> _Document_
* * *

Topic 842 was subsequently amended to provide practical expedient for transition and targeted improvements to the new lease standard. The FASB issued in March 2019, ASU 2019-01, “Leases (Topic 842): Codification Improvements” to clarify certain transition disclosure requirements. The Company adopted the new lease standard as of January 1, 2019, using a modified retrospective transition method and applying the new standard to all leases through a cumulative-effect adjustment to beginning retained earnings in the period of adoption. In our first annual period after adoption, the year ending December 31, 2019, the comparative periods will not be restated and will be presented under legacy lease accounting guidance in effect for those periods, Topic 840.
The new standard provides a number of practical expedients specific to transition. We have elected the “package of practical expedients”, which permits us not to reassess (1) whether any expired or existing arrangements are or contain leases, (2) the lease classification for any expired or existing leases, and (3) any initial direct costs for any existing leases as of the effective date.
The new standard also provides practical expedients for an entity’s ongoing accounting, including a practical expedient which allows lessees and lessors to elect to not separate lease and non-lease components. We have elected the practical expedient available for lessees to not separate lease and non-lease components for all asset classes other than vessels, which typically include significant non-lease components. We have elected the practical expedient available for lessors to not separate lease and non-lease components for vessels. The Company also elected not to recognize right of use assets and lease liabilities on the balance sheet for short-term leases, which have a lease term of 12 months or less and do not include an option to purchase the underlying asset that the Company is reasonably certain to exercise. Lease cost of short-term leases are recognized on a straight-line basis over the lease term and disclosed within our financial statements. We believe short-term lease commitments are not materially different than the short-term lease cost for the period.
Adoption of the new lease accounting guidance had a material impact on our consolidated balance sheets but did not have a material impact on our consolidated income statements. We recognized on January 1, 2019, (1) a lease liability of approximately $1,189.6 million which represents the present value of the remaining lease payments, discounted using the Company’s applicable weighted average incremental borrowing rates, and (2) an ROU asset of approximately $1,115.5 million which represents the lease liability of $1,189.6 million adjusted for accrued and prepaid rent, lease incentives, and other balances. The impact was recorded as an adjustment to increase retained earnings by approximately $1.8 million.

* * *

> _Data entries_

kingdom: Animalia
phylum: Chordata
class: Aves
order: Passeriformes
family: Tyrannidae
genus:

* * *

> _What is asked_
A: Translate this sentence from the lease accounting text into Spanish: "The new standard provides a number of practical expedients specific to transition."
B: Please list every item the lease accounting text says the "package of practical expedients" allows the company not to reassess.

> _Answers below_
A: La nueva norma ofrece una serie de soluciones prácticas específicas para la transición.

B:
1. Whether any expired or existing arrangements are or contain leases
2. The lease classification for any expired or existing leases
3. Any initial direct costs for any existing leases as of the effective date